将下面这篇回忆考试经历的短文完整抄录一遍，不得改动任何字词和标点。
─── 学习文本
考试的日子很快到来。现在已经记不起我是在哪个考场答题的,想在网上找一份当年各科考试的题目也未能尽如人愿,仍然只好依赖不那么可信的记忆,去拼凑我的考试现场。
关于政治课的试题,我已经没有留下任何印象。那些紧跟时势的题目,很容易用当年广播、报刊中不断重复的话语搪塞过去。而时过境迁,这些东西在大脑的存储空间中早已被消磁或覆盖,本不足为奇。
史地课也没有留下什么记忆。不过,以我们那时“胸怀祖国,放眼世界”的国际主义视野,对第三世界小国穷国的名称与首都倒是格外熟悉。复习时,只需在地图上确定各自的位置,以便答得出邻近国家。
印象最深的还是语文卷,这也是大家最为关注的试题。记得其中一则引用了鲁迅先生关于“中国的脊梁”的说法,要求回答这里喻指的是哪些人。我那时没有读过多少鲁迅的著作,凭感觉推测应该是共产党以及进步人士,便把这句话放在抗日战争的背景下,胡乱作了发挥。这道题我显然没有猜中。
作者复习时所用的中国人民解放军战士出版社出版的“数理化自学丛书”
──────
─── 给定记录
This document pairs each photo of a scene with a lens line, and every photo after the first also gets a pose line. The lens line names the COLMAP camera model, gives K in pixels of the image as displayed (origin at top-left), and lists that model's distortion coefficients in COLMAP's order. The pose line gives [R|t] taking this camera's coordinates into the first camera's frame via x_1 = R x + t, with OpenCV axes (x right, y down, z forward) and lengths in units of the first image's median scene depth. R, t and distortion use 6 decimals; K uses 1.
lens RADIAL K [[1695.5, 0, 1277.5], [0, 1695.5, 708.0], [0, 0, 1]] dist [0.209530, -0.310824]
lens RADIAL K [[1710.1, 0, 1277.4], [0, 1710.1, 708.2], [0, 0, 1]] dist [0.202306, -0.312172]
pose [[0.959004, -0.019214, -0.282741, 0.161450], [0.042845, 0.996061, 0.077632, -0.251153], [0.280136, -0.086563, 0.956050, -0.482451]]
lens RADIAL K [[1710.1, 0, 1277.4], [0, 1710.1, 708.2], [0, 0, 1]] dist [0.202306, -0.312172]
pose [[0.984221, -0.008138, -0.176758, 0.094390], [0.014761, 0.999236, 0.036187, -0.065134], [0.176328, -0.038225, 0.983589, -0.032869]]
──────
§ **练习结果**:
考试的日子很快到来。现在已经记不起我是在哪个考场答题的,想在网上找一份当年各科考试的题目也未能尽如人愿,仍然只好依赖不那么可信的记忆,去拼凑我的考试现场。
关于政治课的试题,我已经没有留下任何印象。那些紧跟时势的题目,很容易用当年广播、报刊中不断重复的话语搪塞过去。而时过境迁,这些东西在大脑的存储空间中早已被消磁或覆盖,本不足为奇。
史地课也没有留下什么记忆。不过,以我们那时“胸怀祖国,放眼世界”的国际主义视野,对第三世界小国穷国的名称与首都倒是格外熟悉。复习时,只需在地图上确定各自的位置,以便答得出邻近国家。
印象最深的还是语文卷,这也是大家最为关注的试题。记得其中一则引用了鲁迅先生关于“中国的脊梁”的说法,要求回答这里喻指的是哪些人。我那时没有读过多少鲁迅的著作,凭感觉推测应该是共产党以及进步人士,便把这句话放在抗日战争的背景下,胡乱作了发挥。这道题我显然没有猜中。
作者复习时所用的中国人民解放军战士出版社出版的“数理化自学丛书”